• Activity: What appears from the line containing "Каталог автозапчастей" to the end of the listing below should be copied exactly, with no other lines.

• Source information:

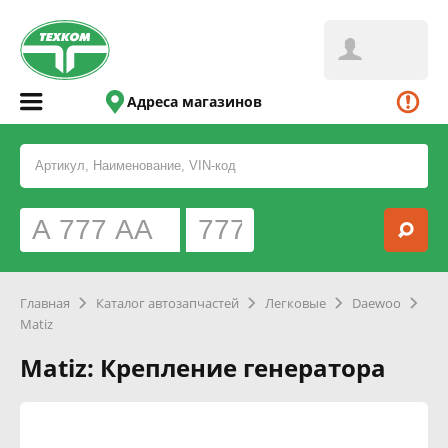
Адреса магазинов
Главная
Каталог автозапчастей
Легковые
Daewoo
Matiz
Matiz: Крепление генератора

• Reply to the exercise:
Каталог автозапчастей
Легковые
Daewoo
Matiz
Matiz: Крепление генератора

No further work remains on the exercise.